For each resonance of a specific parity, the density of points in I and II must be the same, except for . the presence of resonance in the other two particles. We will consider the effective mass distributions as we did in the case of the three-body system. there are many possible choices of effective masses. The boundaries of the plot then form a right-of-way. triangle, and the effective mass graph will be called a triangle.
We can take into account all events in the region. triangular plot where M.34 and Ms6 are within the resonance mass region for K* and L:. events from the phase space distribution can be removed by interpolation, as was done in the three-body case. A further specification of the J or 4-particle system may include the production angle of a 2-particle center-of-mass resonance. For the description of almost two reactions of the body in this paper we will always define production. the angle relative to the input particle which forms the resonance.
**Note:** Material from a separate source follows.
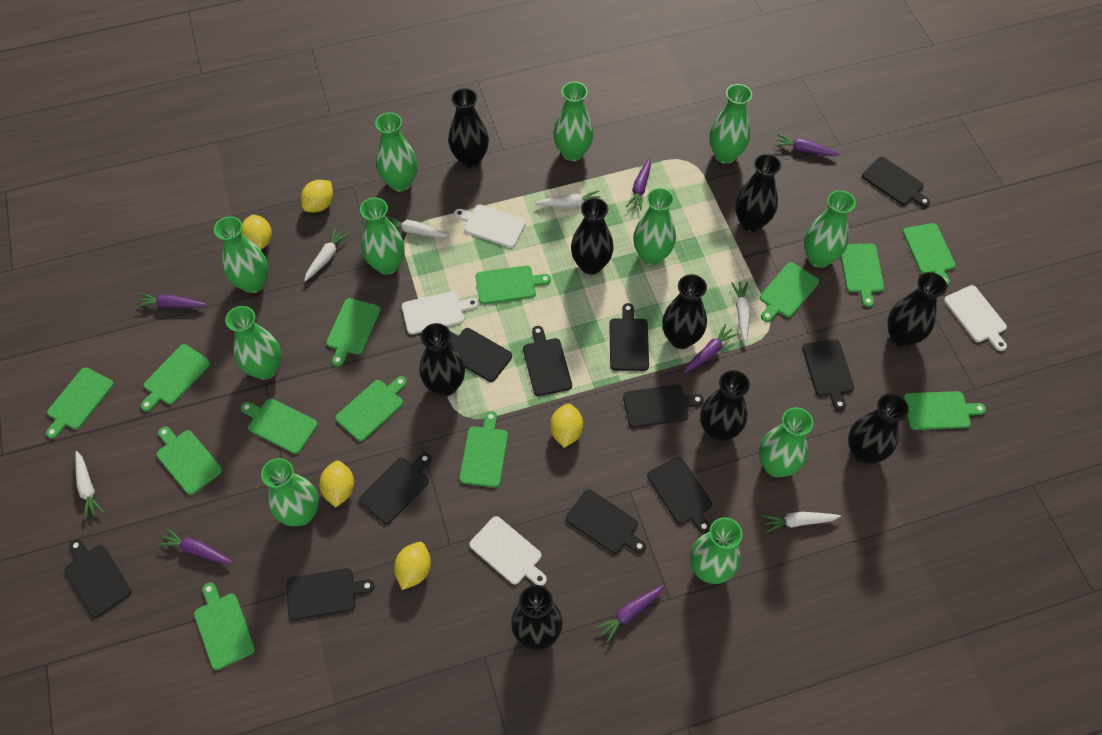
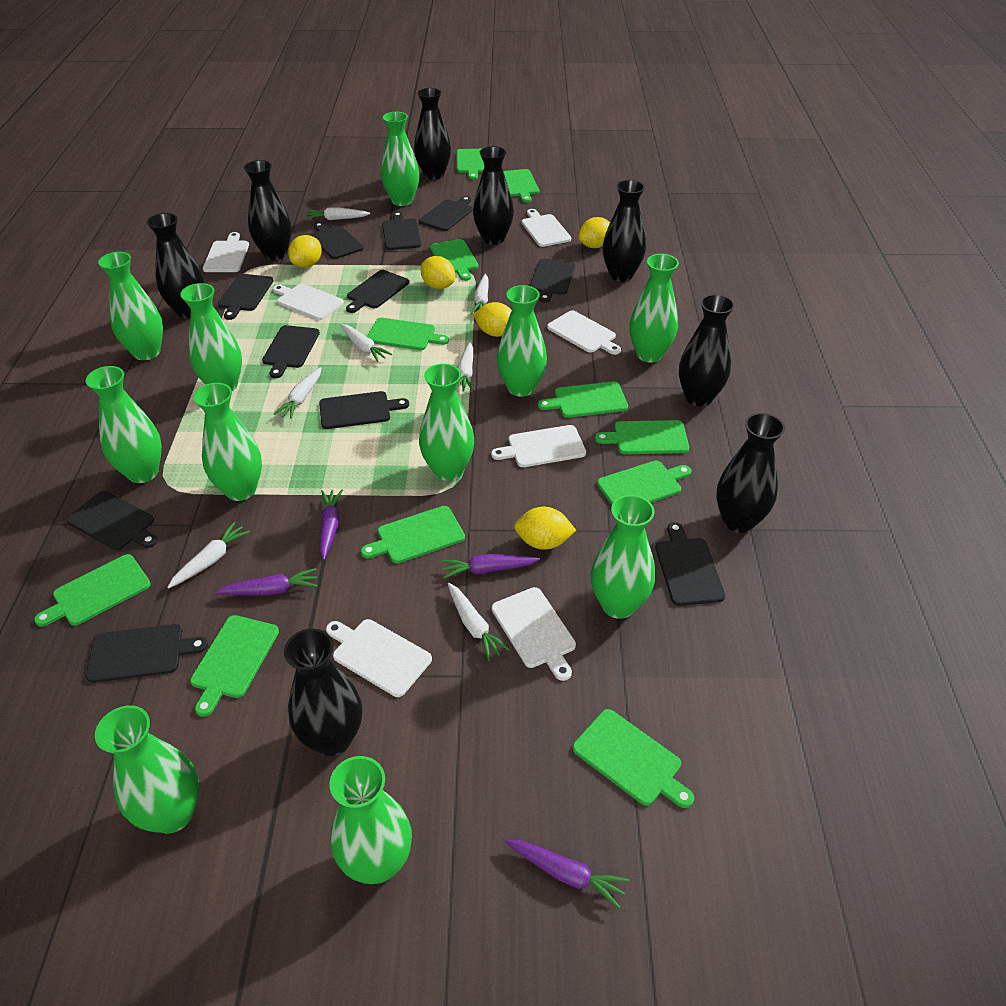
black vase: [419,323,465,396] [449,88,489,168] [511,585,563,650] [571,198,614,275] [662,274,707,349] [700,370,750,442] [735,154,781,232] [848,394,909,464] [887,272,947,347] = 9 -> [147,213,204,318] [244,160,291,260] [284,629,362,756] [414,88,451,180] [473,146,514,245] [603,180,646,282] [679,294,735,406] [716,413,785,533] = 8
green cutting board: [46,367,114,439] [141,344,210,411] [156,427,222,495] [194,582,255,670] [241,398,318,454] [326,298,381,367] [335,376,407,441] [459,411,508,488] [476,266,551,304] [760,262,819,322] [841,244,884,307] [903,223,956,286] [903,391,986,430] = 13 -> [34,554,151,627] [190,615,279,717] [361,506,465,563] [367,318,449,350] [430,239,478,281] [457,149,484,180] [503,169,539,203] [538,381,628,418] [573,709,694,808] [595,420,689,454] [597,461,692,505] = 11
purple carrot: [136,293,207,308] [158,528,233,563] [595,585,664,642] [626,158,651,210] [684,324,738,373] [774,134,839,156] = 6 -> [215,568,318,595] [320,489,343,560] [441,554,540,579] [505,840,629,908] = 4
white carrot: [75,451,103,520] [304,228,349,281] [386,216,449,237] [535,190,600,207] [731,282,750,343] [762,512,841,533] = 6 -> [167,522,250,588] [274,367,321,419] [306,207,370,220] [340,324,392,362] [448,583,510,661] [456,342,473,392] [471,274,489,314] = 7
white cutting board: [402,291,479,335] [454,204,526,248] [469,516,547,586] [944,285,1007,351] = 4 -> [203,232,249,272] [273,284,344,320] [326,619,432,697] [491,425,586,467] [492,587,576,681] [522,209,571,247] [547,310,621,355] = 7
In describing the differential cross-section for quasi-two-body reactions, both of these descriptions are taken into account. Here we choose the positive z-axis along the direction of the incoming proton or K in the ~ or K* center of mass. y-axis is chosen as the perpendicular to the production plane, and the x-axis is defined by the right-hand side. The z-axis is chosen as the direction of motion of the resonance in the production center or mass.
In the case of the three-body final state, we have already noted that the decay angle in the Helicity frame is directly related to the effective mass of the other two-body system in the Dalitz graph.